The data I'm working with is imported from a large CSV file with about 40 columns and 12k rows. For each date, there are multiple entries for Customer Number. I need to eliminate duplicate Customer Number rows (leaving only one unique) per date.

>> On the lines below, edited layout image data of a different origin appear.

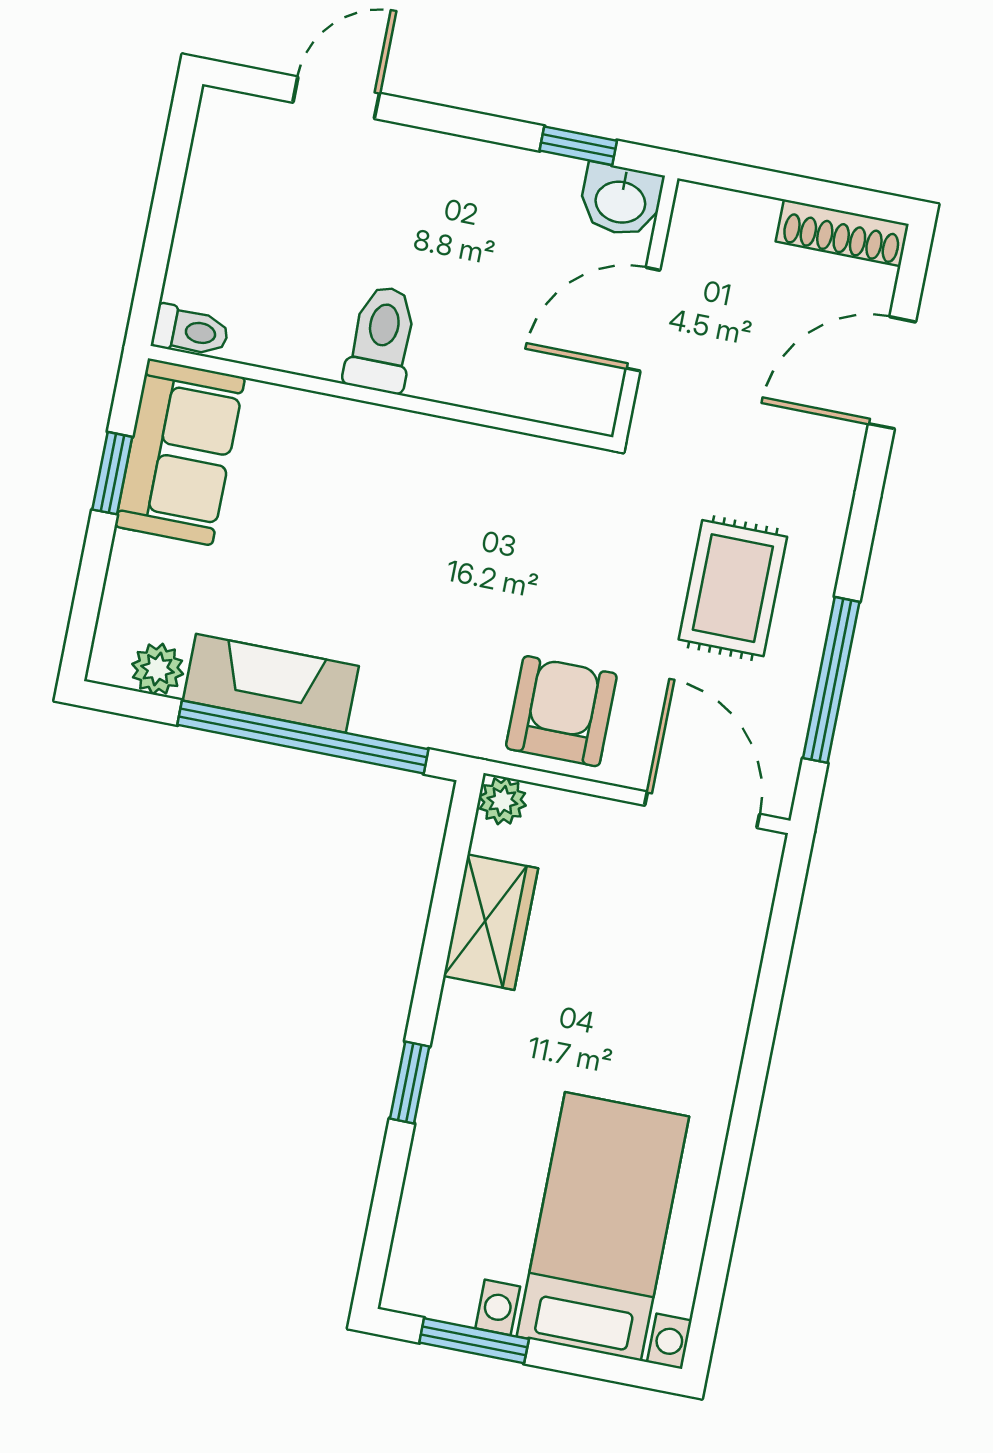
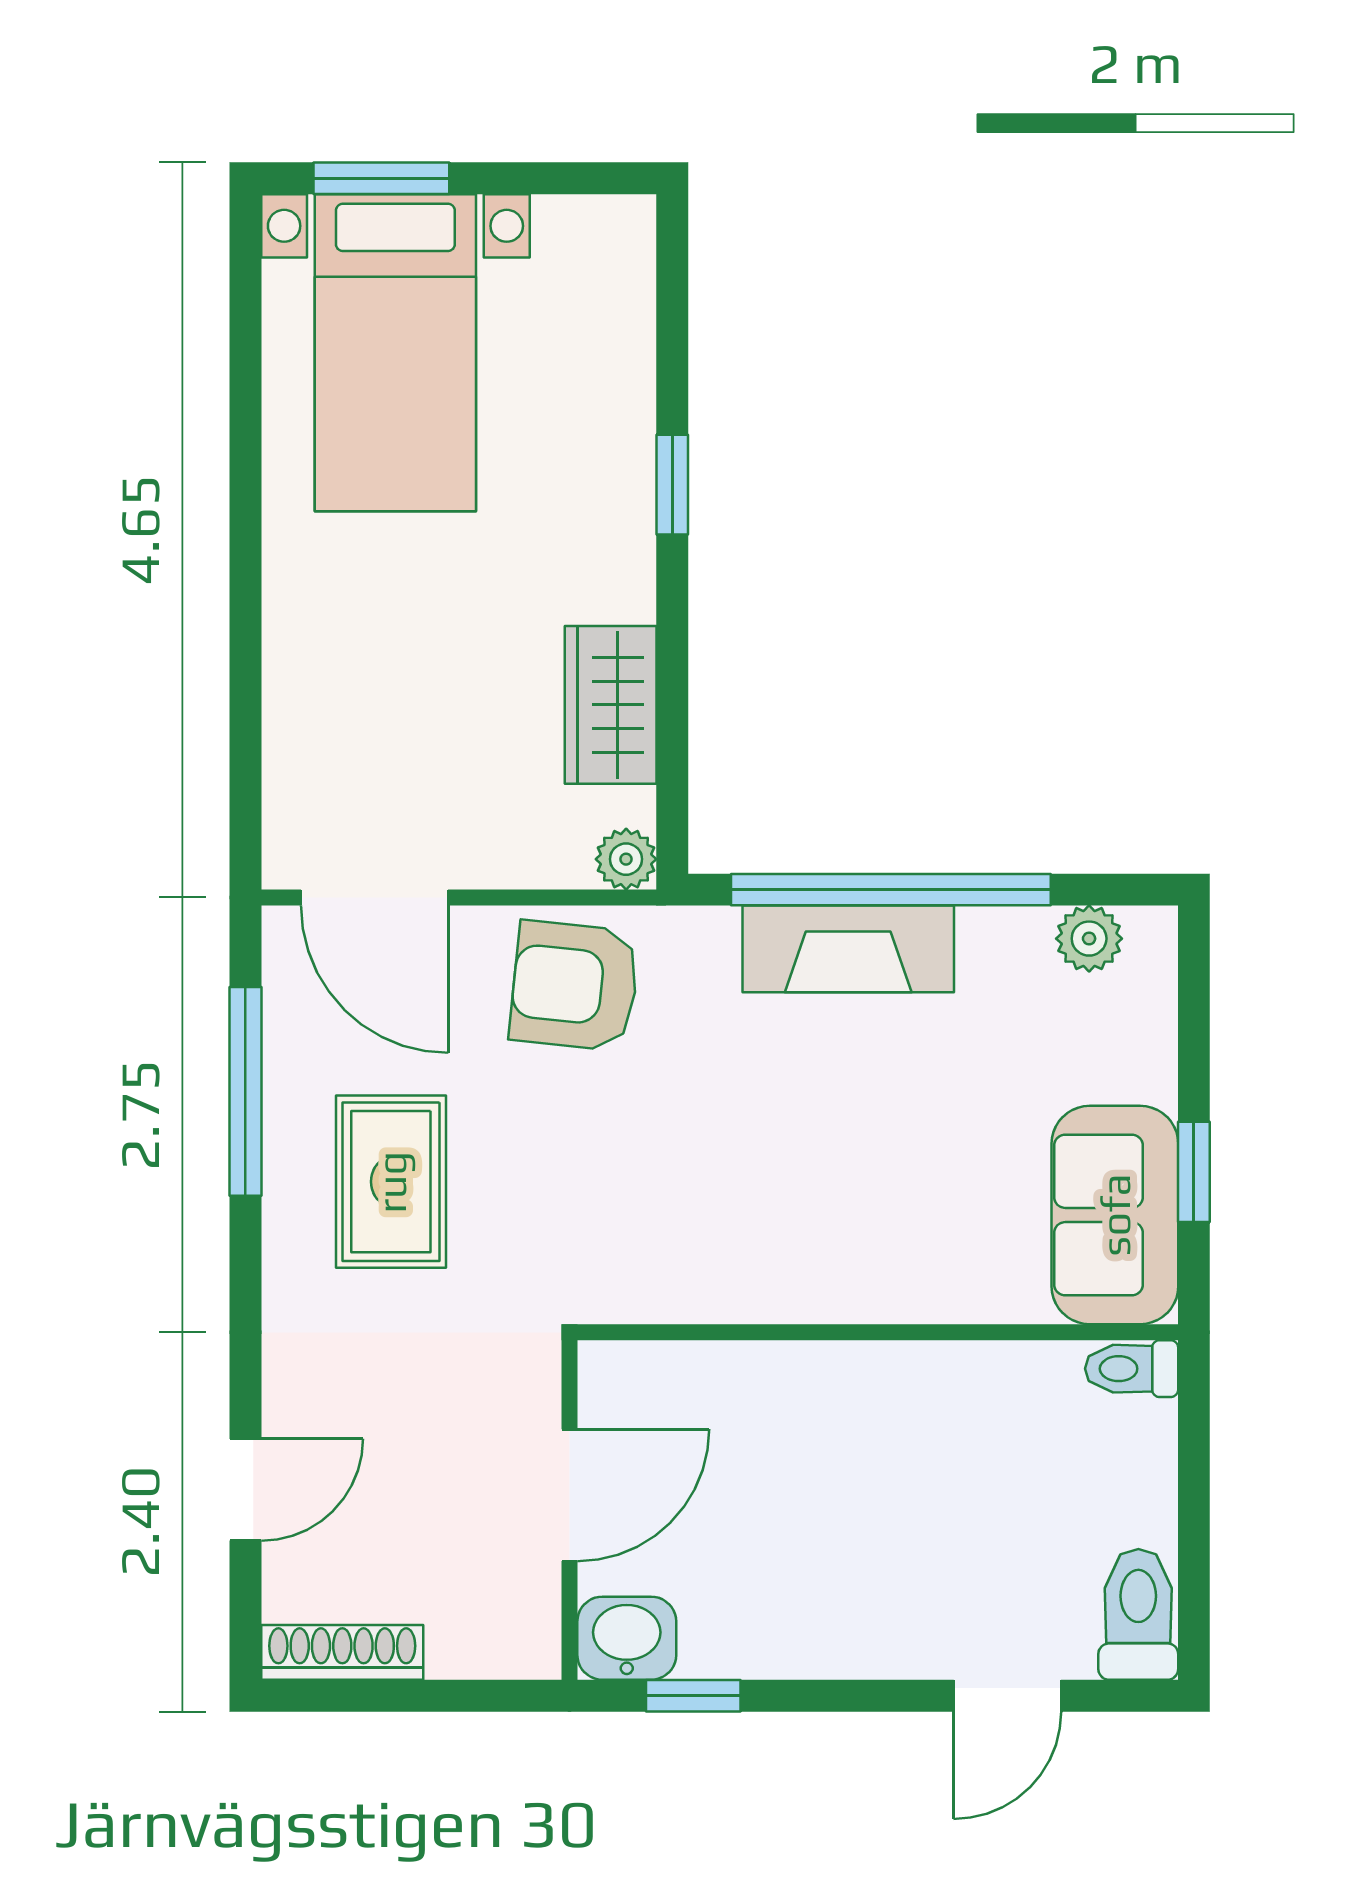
toilet: (382, 339) -> (1138, 1614), moved, turned 180
door: (892, 373) -> (245, 1490), width x0.73
fireplace: (271, 683) -> (848, 949), moved
armchair: (561, 711) -> (575, 986), turned 96
window: (474, 1341) -> (381, 178), moved

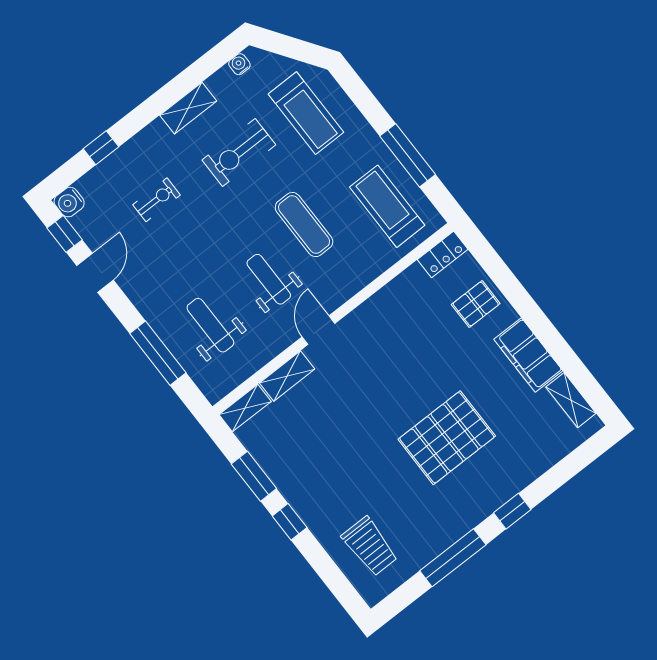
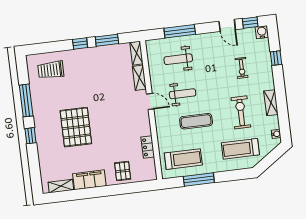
locker: (443, 254) -> (148, 147), moved
weight bench: (210, 325) -> (178, 59), turned 180

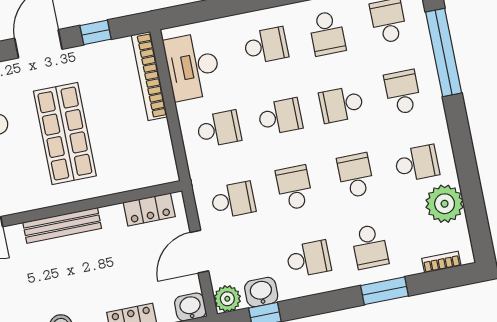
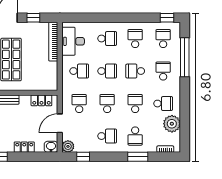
school desk: (327, 33) -> (135, 39), turned 180
school desk: (233, 200) -> (79, 104), turned -90
washbasin: (261, 292) -> (83, 146), removed

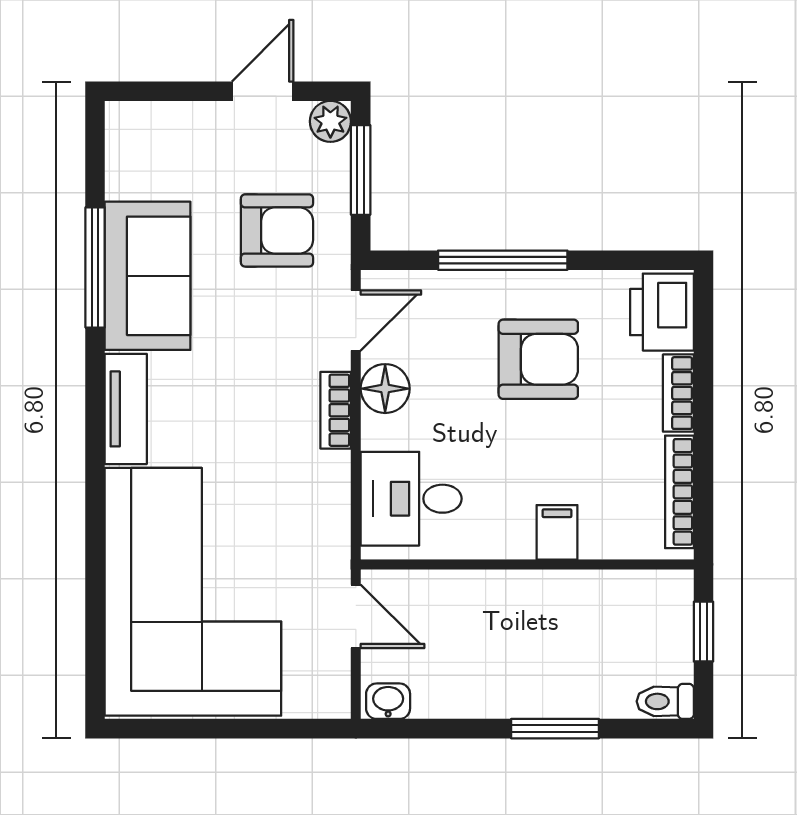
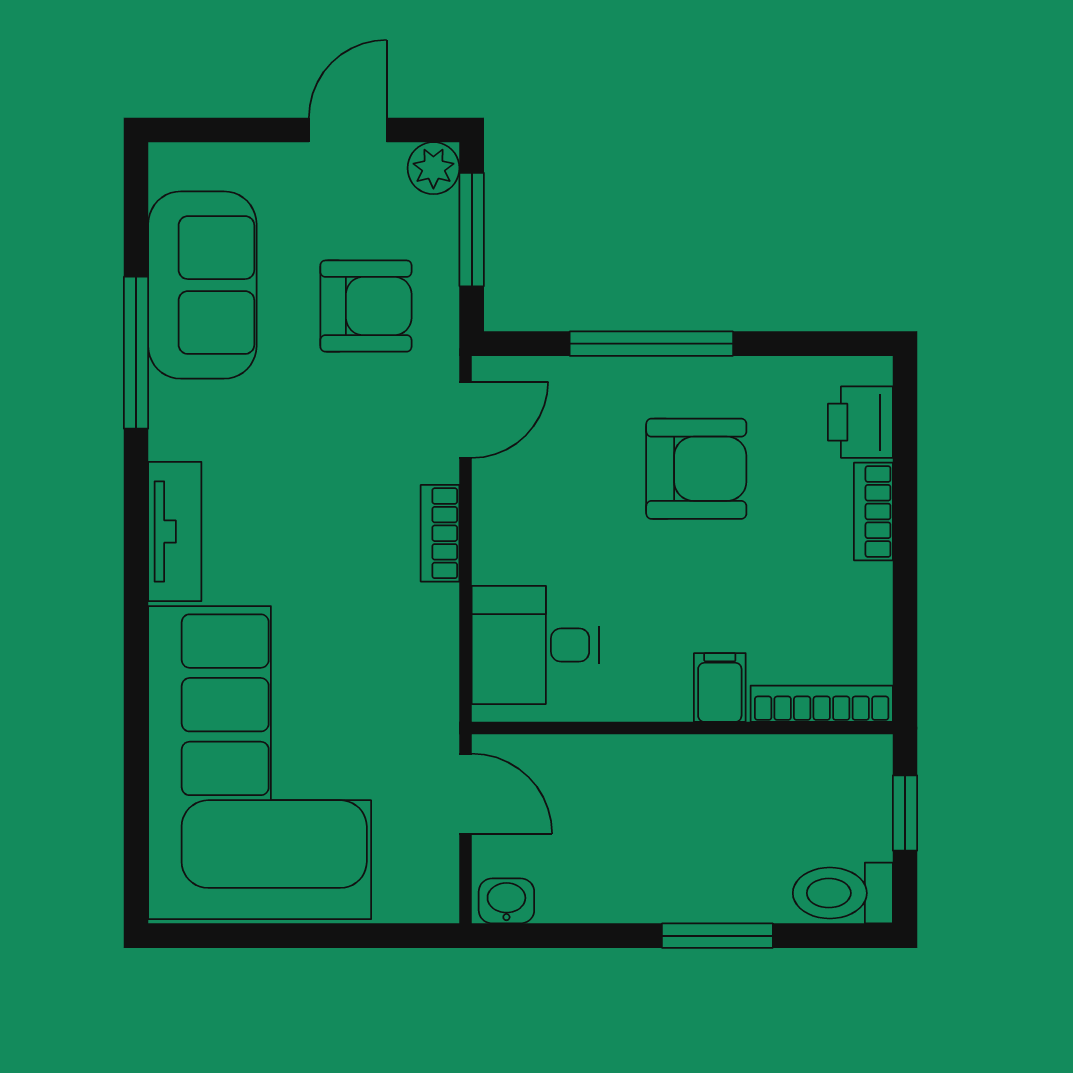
sofa: (148, 276) -> (202, 285), moved
printer: (662, 312) -> (860, 422), width x0.73, depth x0.81
floor lamp: (385, 389) -> (503, 506), removed
bookcase: (679, 492) -> (822, 704), moved, turned 90
toilet: (665, 701) -> (843, 893), width x1.37, depth x1.39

Here's some simplified data, using DATE and RECN as the columns used to de-dupify:
NAME, TYPE, DATE, RECN, COMM
Kermit, Frog, 06/30/14, 1, 1test
Kermit, Frog, 06/30/14, 1, 2test
Ms. Piggy, Pig, 07/01/14, 2, 1test
Fozzy, Bear, 06/29/14, 3, 1test
Kermit, Frog, 07/02/14, 1, 3test
Kermit, Frog, 07/02/14, 1, 4test
Kermit, Frog, 07/02/14, 1, 5test
Ms. Piggy, Pig, 07/02/14, 2, 3test
Fozzy, Bear, 07/02/14, 3, 2test
Ms. Piggy, Pig, 07/02/14, 2, 2test
Upvotes: 0
Views: 2559
Reputation: 6316
Deedle doesn't seem to have that sort of utility in its CSV reader functions. Using another CSV reader to load the data (LumenWorks CSV Reader) I was able to de-duplicate the data using these extension methods:
public static class DeduplicateCsv
{
public static IEnumerable<Series<string, object>> ReadCsv(this string file)
{
// NuGet: PM> Install-Package LumenWorksCsvReader
using (var csv = new CsvReader(new StreamReader(file), true))
{
int fieldCount = csv.FieldCount;
string[] headers = csv.GetFieldHeaders();
while (csv.ReadNextRecord())
{
var seriesBuilder = new SeriesBuilder<string>();
for (int i = 0; i < fieldCount; i++)
{
seriesBuilder.Add(headers[i], csv[i]);
}
yield return seriesBuilder.Series;
}
}
}
public static IEnumerable<TSource> DistinctObject<TSource, TCompare>(this IEnumerable<TSource> source, Func<TSource, TCompare> compare)
{
var set = new HashSet<TCompare>();
return source.Where(element => set.Add(compare(element)));
}
public static IEnumerable<Series<string, object>> DeDupify(this IEnumerable<Series<string, object>> source, string key)
{
return source.DistinctObject(s => s.Get(key));
}
}
Here is how I used it:
var frame = Frame.FromRows("data.csv"
.ReadCsv()
.DeDupify("Service Date")
.DeDupify("Customer Number")
.ToList()
);
frame.Print();
Note that I had to put a .ToList()
at the end since Deedle seems to be running over the IEnumerable
more than once.
Upvotes: 1